Local, state and federal law enforcement officials and prosecutors from Mississippi are warning the public about a number of recent drug overdoses and deaths in North Mississippi that have been linked to several street drugs containing the highly potent and deadly drug fentanyl. The joint warning comes from the Drug Enforcement Administration, the Mississippi Bureau of Narcotics, the U.S. Attorney’s Office for the Northern District of Mississippi, the Oxford Police Department and the Lafayette County Sheriff’s Department.
A recent investigation has revealed a number of counterfeit pills and sedatives are being sold in the illegal drug market and causing a significant number of overdoses, including several that have resulted in deaths in North Mississippi. In Lafayette County alone, there have been 11 overdoses and three deaths tied to counterfeit pills in 2020.
The drugs in question, which mainly include counterfeit Oxycodone, hydrocodone, Xanax, Lortab, Percocet, Ecstasy and even some methamphetamine, include fentanyl, a powerful opioid that is 100 times more potent than morphine and lethal in very small amounts. Although the pills look like legitimate medications prescribed for pain or anxiety, they are often manufactured and imported from Mexico or China.
“DEA investigations have uncovered rogue manufacturing labs in China that directly supply U.S. distribution networks with synthetic opioids and the chemicals used to make them,” said Kevin J. Gaddy, the DEA assistant special agent in charge for Mississippi. “In addition, traditional Mexico-based drug trafficking networks with established infrastructure and smuggling routes continue to supply the United States with heroin, fentanyl and fentanyl-based compounds. These networks operate in Mississippi, and we will continue to work in conjunction with the U.S. Attorney’s Office, MBN, and all state and local law enforcement agencies to target and stop these organizations from distributing this poison on the streets of our communities.”
U.S. Attorney Chad Lamar stressed the dangers that accompany the illegal purchase and consumption of these pills. “If a pill is not prescribed by your doctor and purchased at a pharmacy, there is a really good chance that it is counterfeit. Counterfeit drugs may look identical to those legally prescribed, but the difference is that counterfeit drugs are not regulated in any form or fashion,” Lamar said. “We know that there are bad batches of pills here in our area that contain fentanyl and that are causing overdoses and deaths. The bottom line is that if you are thinking of taking a counterfeit pill, don’t do it. If you do, you are playing Russian roulette with your life.”
Steven Maxwell, the Director of the Mississippi Bureau of Narcotics shared a similar warning for Mississippi residents. “The use of illicit drugs poses a perilous danger and threat to the life of those who consume them,” he said. “The introduction of counterfeit pills and sedatives into the North Mississippi market adds an additional layer of risk. It is critical that drug users realize that the next high could be their last.”

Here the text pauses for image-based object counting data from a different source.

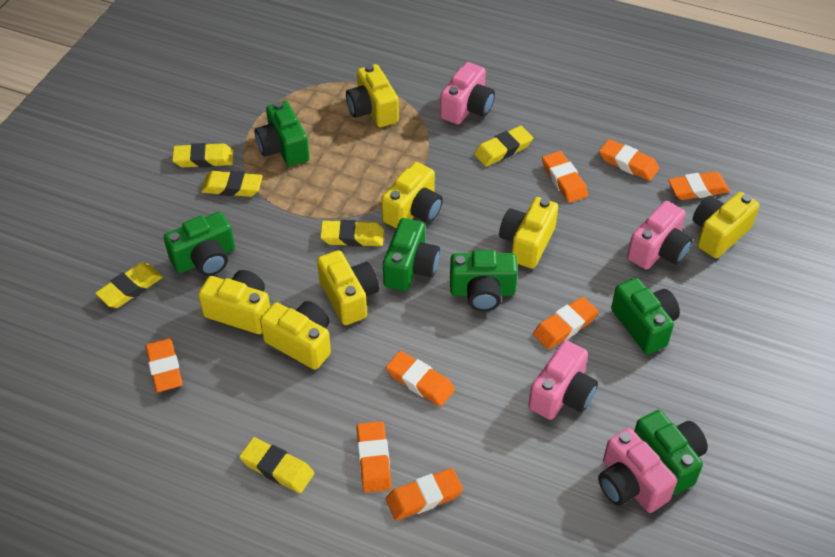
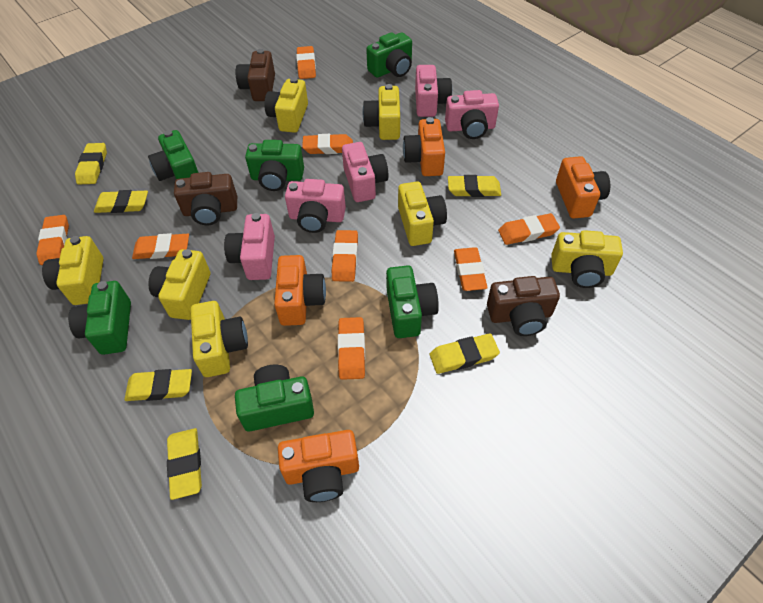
brown camera: 0 -> 3
orange camera: 0 -> 4
pink camera: 4 -> 5

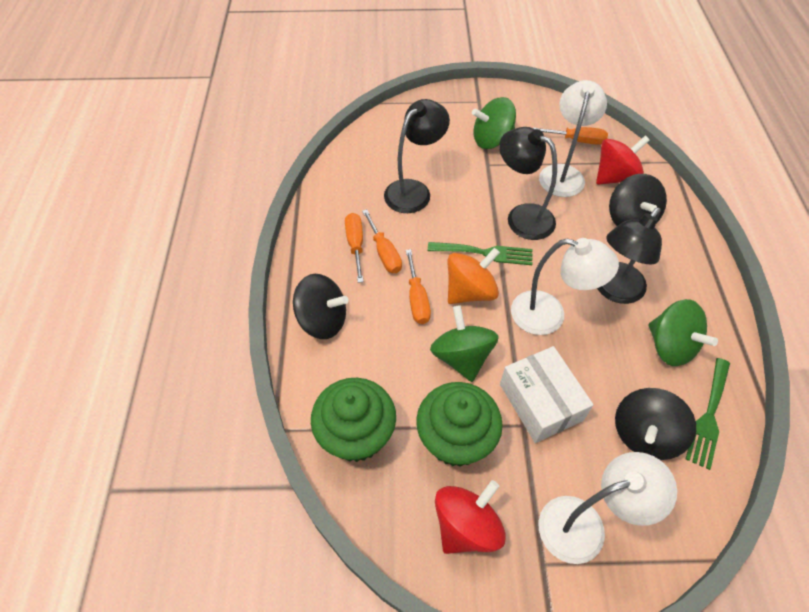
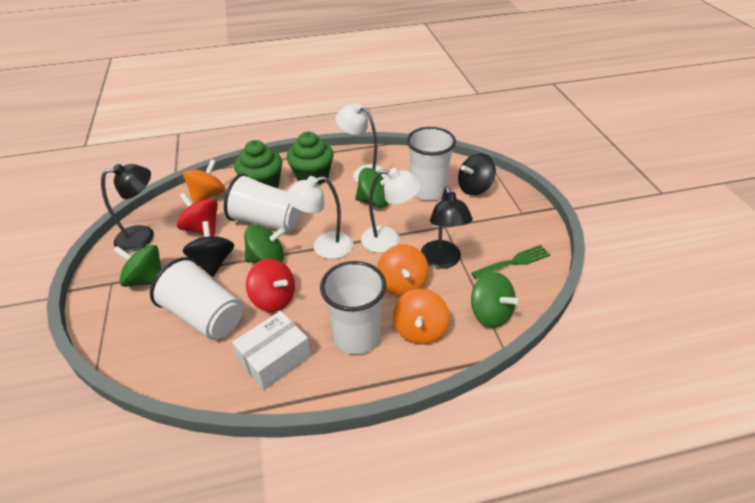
black lamp: 3 -> 2
black spinning top: 3 -> 2
green fork: 2 -> 1
green spinning top: 3 -> 4
orange screwdriver: 4 -> 0
orange spinning top: 1 -> 3
white cup: 0 -> 4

Fentanyl laced counterfeit pills not only pose a danger to those who take them, but to individuals who merely come into physical conduct with them and to law enforcement officers and agents who investigate. For example: Deputies with the Oktibbeha County Sheriff’s Department stopped a vehicle Aug. 13, on U.S. Hwy 82 and a probable cause search of that vehicle resulted in the discovery of 1,300 tablets of apparent Xanax and Ecstasy. As the investigating deputies examined the pills, two deputies began having symptoms consistent with fentanyl exposure. Both deputies were treated at a hospital as a result, and naloxone or Narcan, a drug that counteracts the toxic effects of opioids, was administered to one deputy.
Based on a nationwide sampling of counterfeit pills seized in 2019, DEA found that 27% of them contained potentially lethal doses of fentanyl.